Testo fornito:
================================

Regia: Jason Reitman
Lettura del film di: Franco Sestini
Edav N: 360 - 2008
Titolo del film: JUNO
Titolo originale: JUNO
Cast: regia: Jason Reitman – sogg.: Diablo Cody – scenegg.: Diablo Cody‘– fotogr.: Eric Steelberg – mus.: Mateo Messina, Kimya Dawson – mont.: Dana E. Glauberman – scenogr.: Steve Saklad – cost.: Monique Prudhomme – effetti: Brandon Flyte, John Sleep – interpr.: Ellen Page (Juno MacGuff), Michael Cera (Paulie Bleeker), Jennifer Garner (Vanessa Loring), Jason Bateman (Mark Loring), Olivia Thirlby (Leah), J.K. Simmons (Mac MacGuff), Allison Janney (Bren), Rainn Wilson (Rollo) – durata: 92’ – colore – produz.: Fox Searchlight Pictures, Mandate Pictures, Mr. Mudd – origine: USA, 2007 – distrib.: 20th Century Fox Italia (4.4.2008)
Sceneggiatura: Diablo Cody
Nazione: USA
Anno: 2007
Presentato: 2. Festival Internazionale del Cinema di Roma, 2007 - Sezione Cinema 2007 - In Concorso - Premio MARC'AURELIO D'ORO, Premio CAMERA DI COMMERCIO INDUSTRIA ARTIG.AGRIC.DI ROMA, OSCAR 2008 MIGLIOR SCENEGGIATURA ORIGINALE (Diablo Cody)

È la storia di Juno, una ragazzina di appena 16 anni, che resta incinta e, senza fare tante tragedie – né lei né la famiglia (padre e matrigna) – cerca una soluzione al problema che peraltro scaturisce da un unico rapporto sessuale avuto con un compagno di classe il quale è anch’esso alla «prima volta»: la prima soluzione che le appare evidente è quella di abortire in un centro specializzato, ma dopo una visita all’ambiente decide che non è il caso e opta per partorire e affidare il bambino ad una coppia che non può avere figli oppure ad un paio di lesbiche.

================================

Completa quanto segue:
a) Secondo la scheda sul film Juno, quanti anni ha la protagonista?
b) Prosegui la scheda sul film Juno a partire dalla sua ultima frase.

Elementi da una fonte di dati:

================================

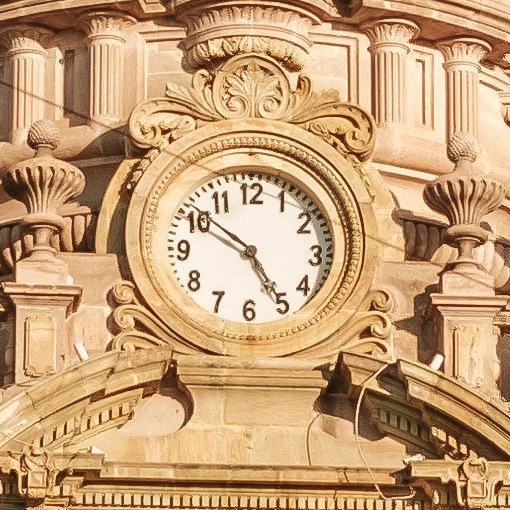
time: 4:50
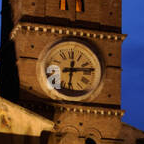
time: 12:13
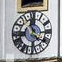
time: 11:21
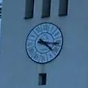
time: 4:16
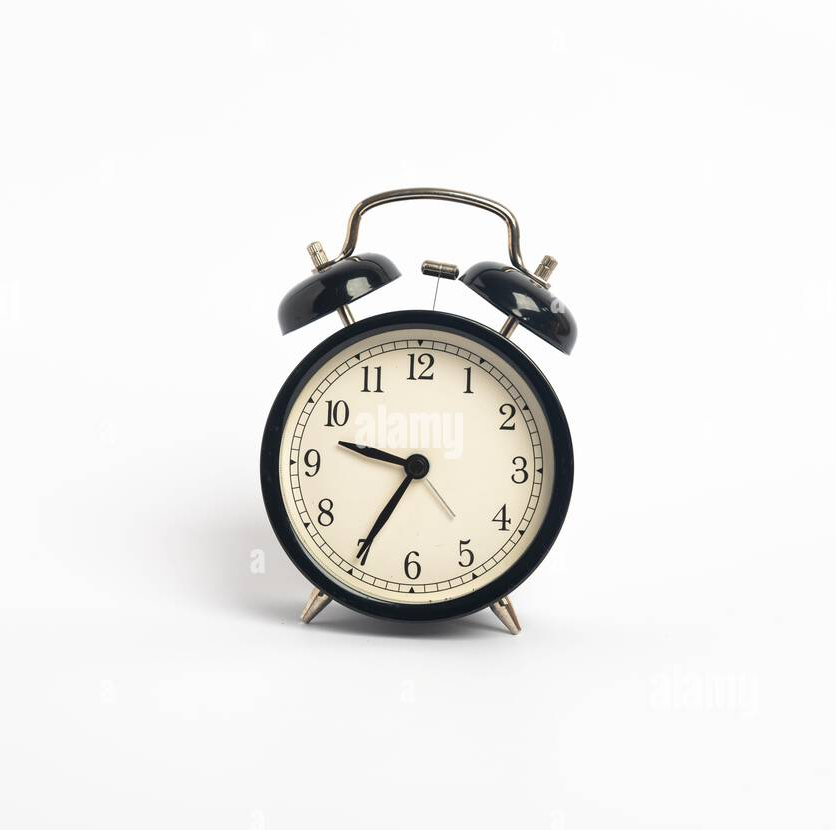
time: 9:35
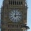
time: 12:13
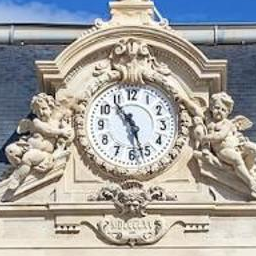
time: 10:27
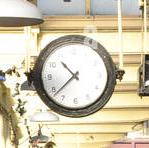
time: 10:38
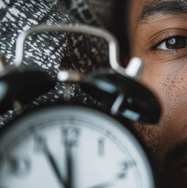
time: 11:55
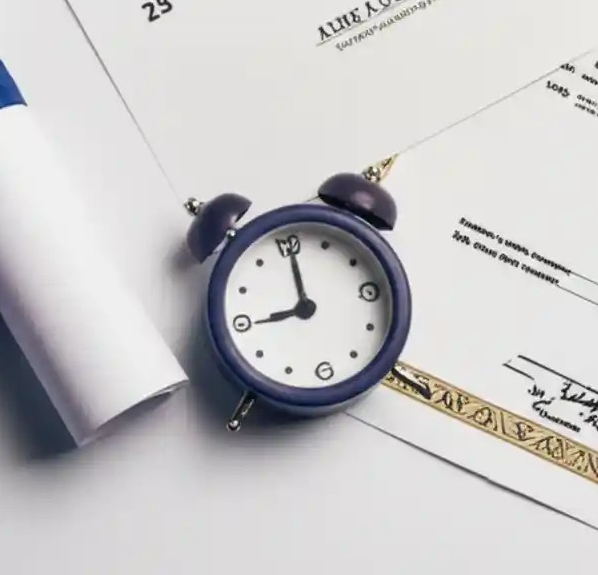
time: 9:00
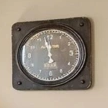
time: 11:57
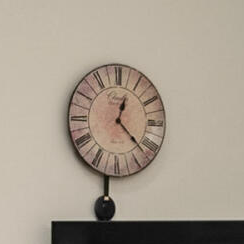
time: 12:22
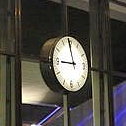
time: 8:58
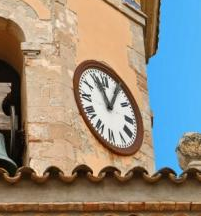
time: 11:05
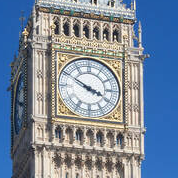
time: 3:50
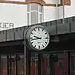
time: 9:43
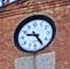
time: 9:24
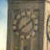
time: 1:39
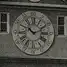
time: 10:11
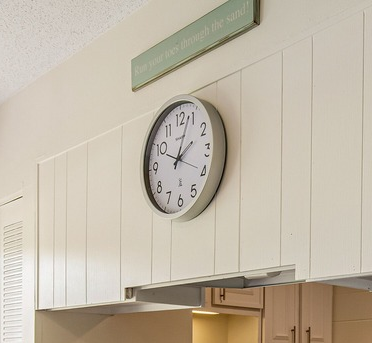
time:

================================

Risposte:
a) Juno ha appena 16 anni.

b)
La ricerca della coppia a cui affidare il nascituro ha inizio dagli annunci economici di una rivista («accanto ai terrier, alle iguana ed alle attrezzature da fitness usate») e, sulla carta, alcune vengono scartate e finalmente viene individuata quella apparentemente giusta: è il prototipo della coppia perfetta «belli-ricchi-colti» e, dopo un primo incontro per conoscersi meglio, viene stipulato addirittura un atto da un avvocato che sancisce il passaggio del bambino alla coppia, la quale s’impegna a pagare tutte le spese del parto.

Hanno inizio cosí i sette mesi di gravidanza, durante i quali la ragazzina continua ad andare a scuola, incontra Bleeker, l’imbranatissimo «padre» del nascituro, e vede alcune volte la coppia prescelta per accogliere il bambino: lui, Mark, lavora molto in casa (è autore di musiche per spot televisivi), mentre lei, Vanessa, sembra impiegata ad alto livello ed è quasi sempre fuori di casa; tra i due, è la donna la piú impaziente per l’arrivo del bambino, mentre l’uomo – evidentemente immaturo – sembra vivere una sorta di sindrome di Peter Pan, come se l’arrivo di un figlio lo renda automaticamente «adulto» e quindi gli vieti i suoi giochi quotidiani (chitarra, raccolta di dischi e CD, film dell’orrore, ecc.).

Durante questo periodo, la ragazza riprende i contatti anche con Bleeker e, dopo alcune schermaglie su colei che potrà diventare la sua nuova fidanzata, Juno comincia a confidarsi con questo suo coetaneo che è tutto sport e «poco cervello», ma quel poco indirizzato alle cose concrete (l’unica sua vera passione sembrano le caramelline Tic-Tac all’arancio; c’è poi il rapporto con il padre e con la matrigna, entrambi felici della scelta di Juno e in trepida attesa del parto.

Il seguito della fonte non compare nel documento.